** INPUT follows **
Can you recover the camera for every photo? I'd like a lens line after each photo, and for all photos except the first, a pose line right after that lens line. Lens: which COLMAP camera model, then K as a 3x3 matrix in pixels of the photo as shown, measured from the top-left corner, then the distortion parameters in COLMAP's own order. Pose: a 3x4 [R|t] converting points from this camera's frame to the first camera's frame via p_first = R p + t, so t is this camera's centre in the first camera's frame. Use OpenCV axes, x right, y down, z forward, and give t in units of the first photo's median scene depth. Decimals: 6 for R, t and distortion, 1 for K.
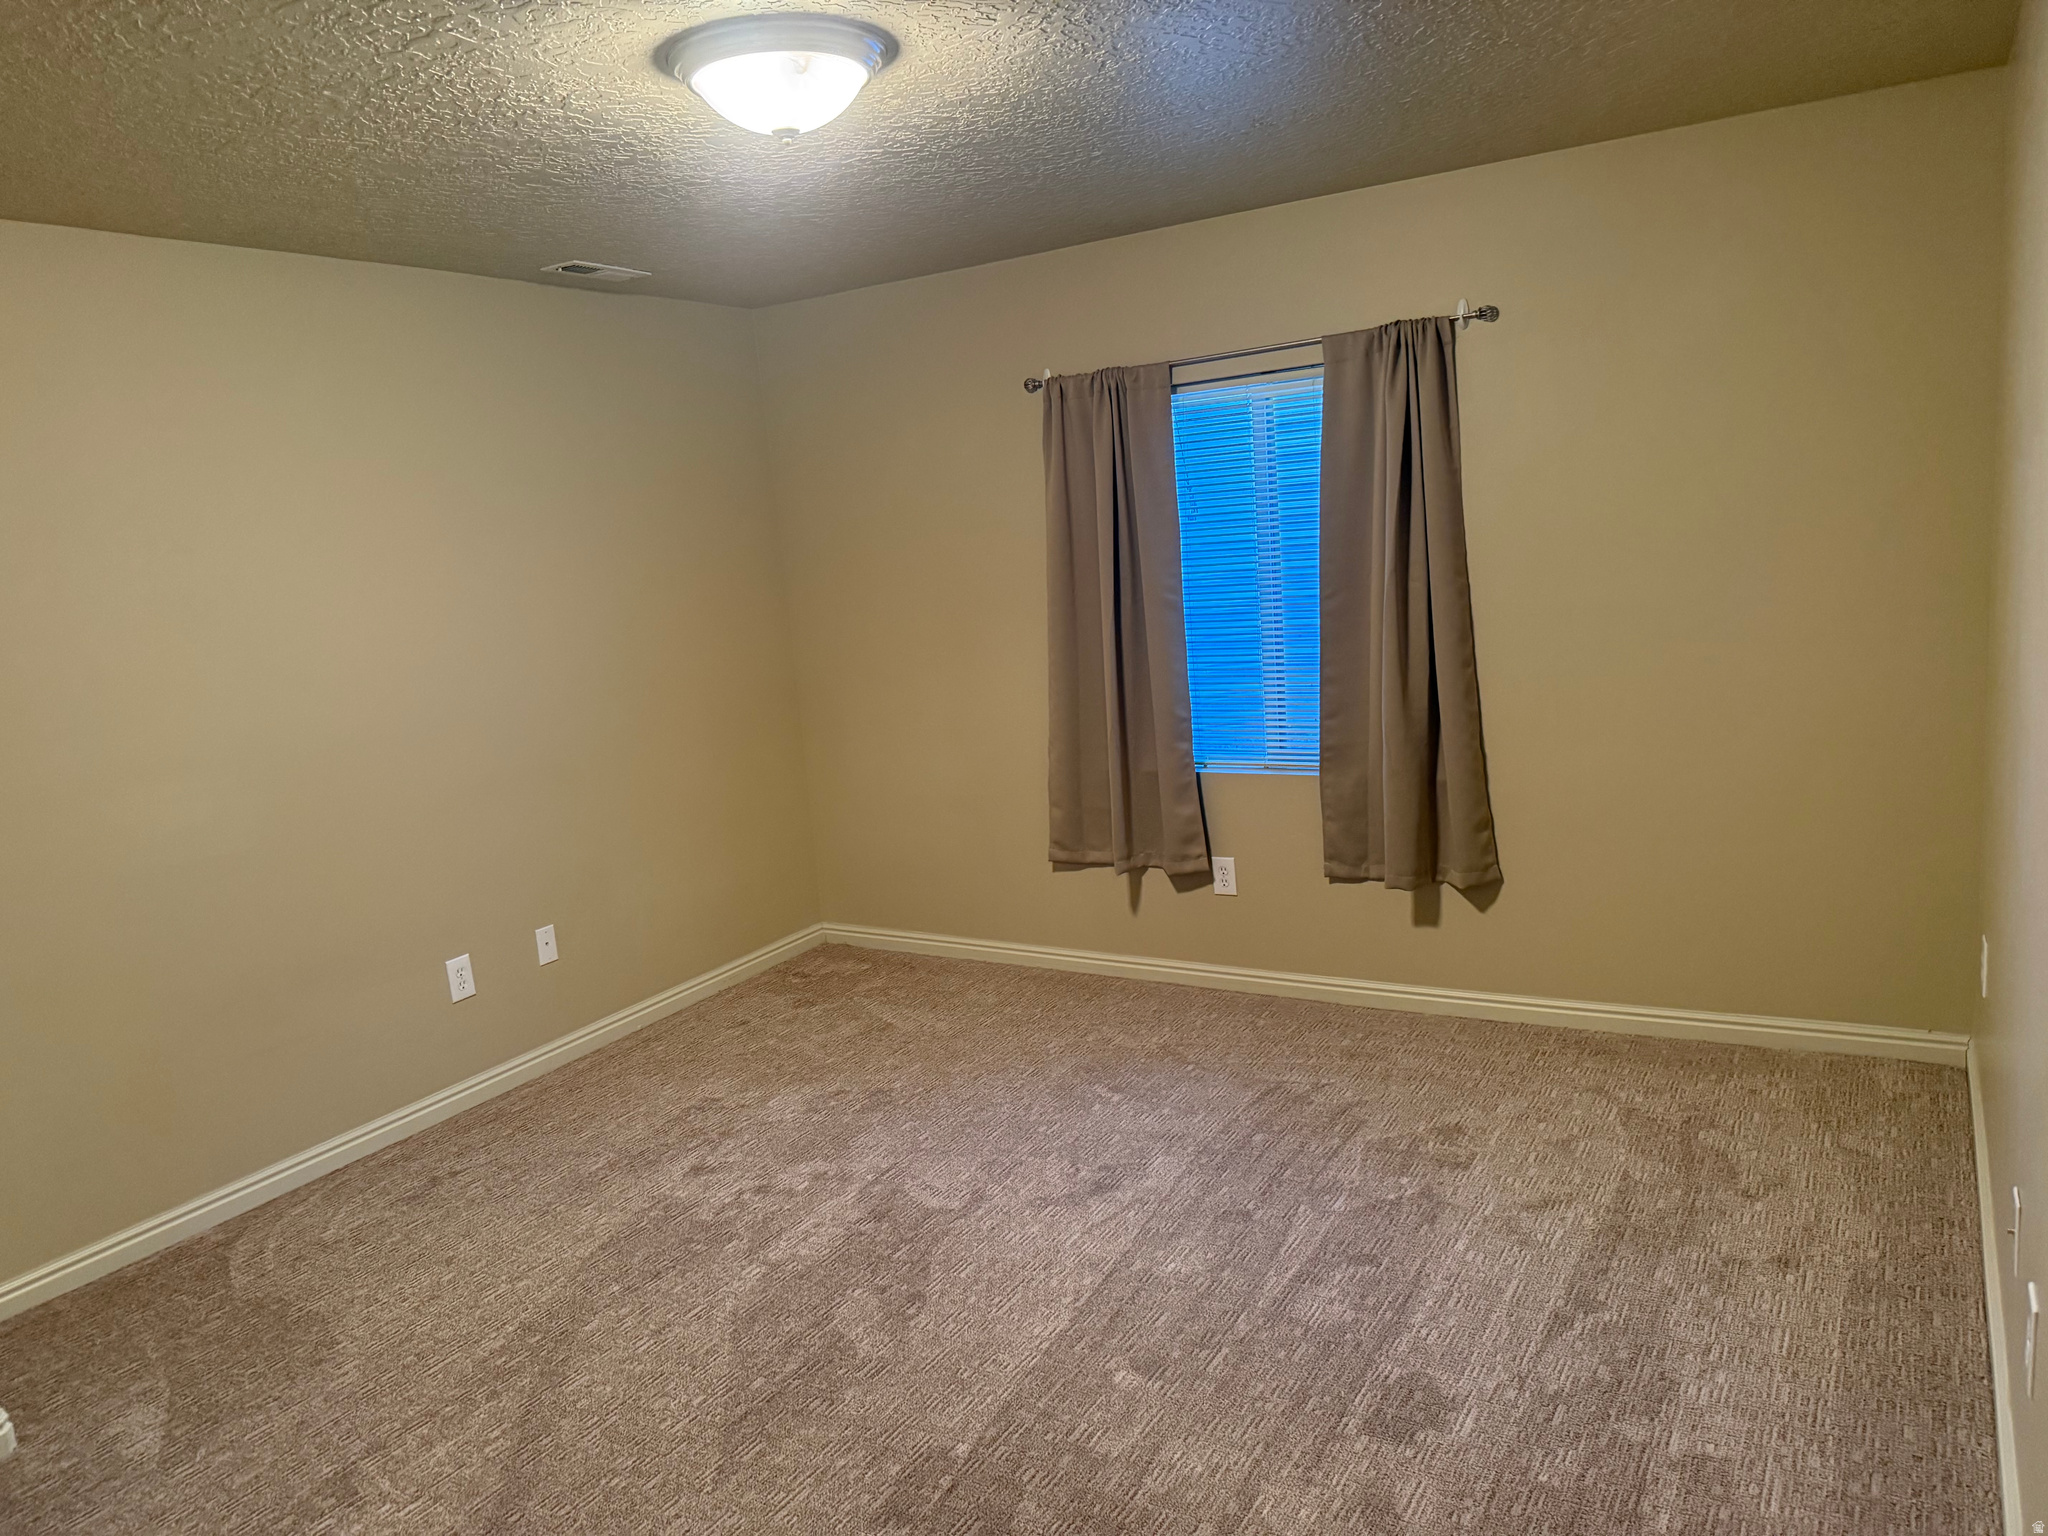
lens RADIAL K [[1446.3, 0, 1010.5], [0, 1446.3, 786.4], [0, 0, 1]] dist [0.044086, -0.063806]
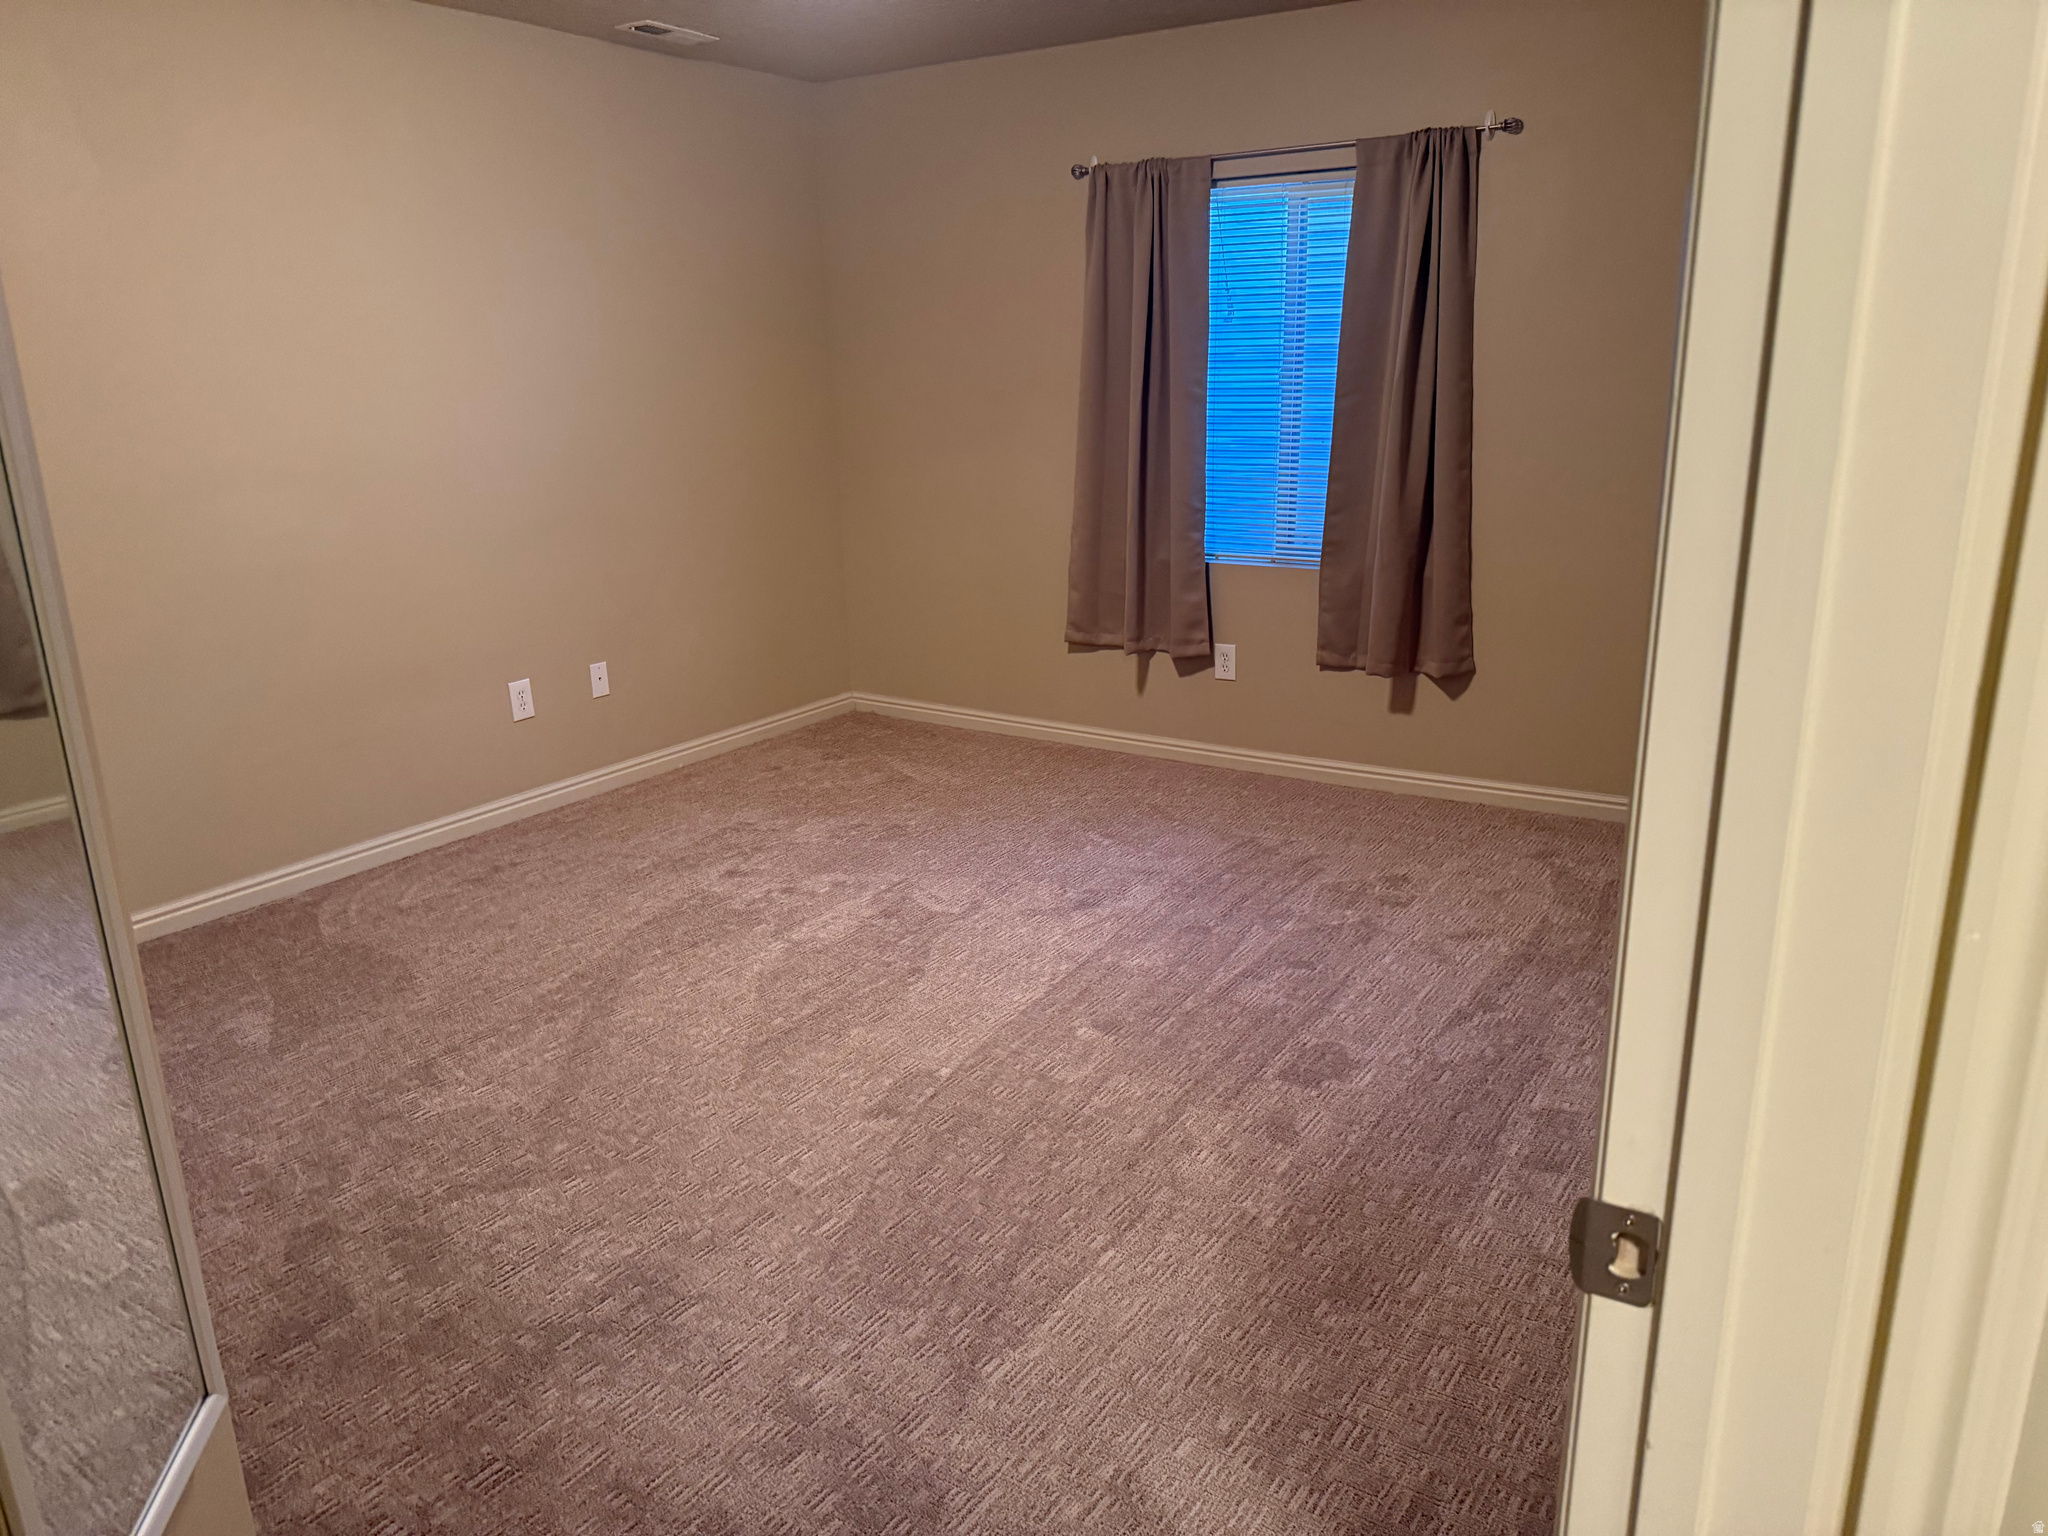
lens RADIAL K [[1446.3, 0, 1032.6], [0, 1446.3, 795.4], [0, 0, 1]] dist [0.044086, -0.063806]
pose [[0.997645, 0.068463, -0.004135, 0.020109], [-0.067557, 0.991276, 0.113173, 0.063204], [0.011847, -0.112627, 0.993567, -0.112908]]
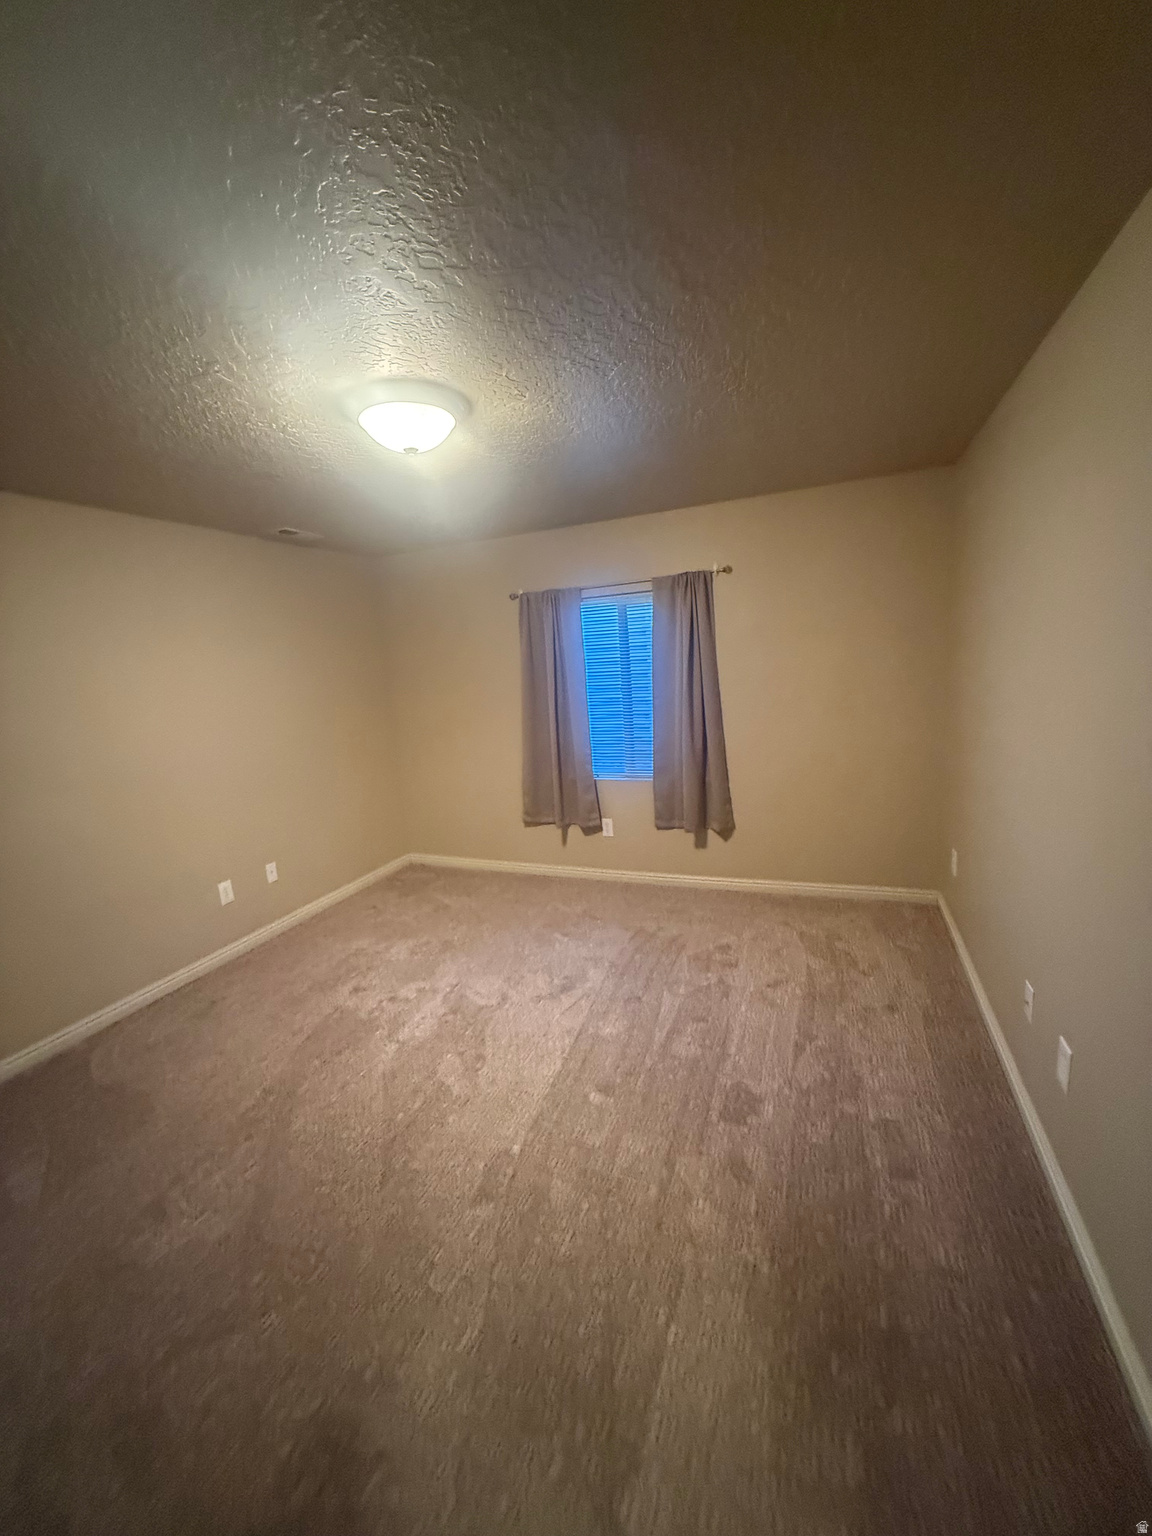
lens RADIAL K [[615.5, 0, 573.0], [0, 615.5, 767.9], [0, 0, 1]] dist [0.001561, 0.000199]
pose [[0.987506, -0.015945, 0.156771, -0.055115], [0.018601, 0.999707, -0.015490, -0.017608], [-0.156478, 0.018213, 0.987513, 0.135416]]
** End of INPUT **
Reproduce the material from its beginning through the line containing "786.4], [0, 0, 1]] dist [0.044086, -0.063806]", replacing "Decimals" with "Precision" and leaving everything else unchanged. Omit the pictures.

Can you recover the camera for every photo? I'd like a lens line after each photo, and for all photos except the first, a pose line right after that lens line. Lens: which COLMAP camera model, then K as a 3x3 matrix in pixels of the photo as shown, measured from the top-left corner, then the distortion parameters in COLMAP's own order. Pose: a 3x4 [R|t] converting points from this camera's frame to the first camera's frame via p_first = R p + t, so t is this camera's centre in the first camera's frame. Use OpenCV axes, x right, y down, z forward, and give t in units of the first photo's median scene depth. Precision: 6 for R, t and distortion, 1 for K.
lens RADIAL K [[1446.3, 0, 1010.5], [0, 1446.3, 786.4], [0, 0, 1]] dist [0.044086, -0.063806]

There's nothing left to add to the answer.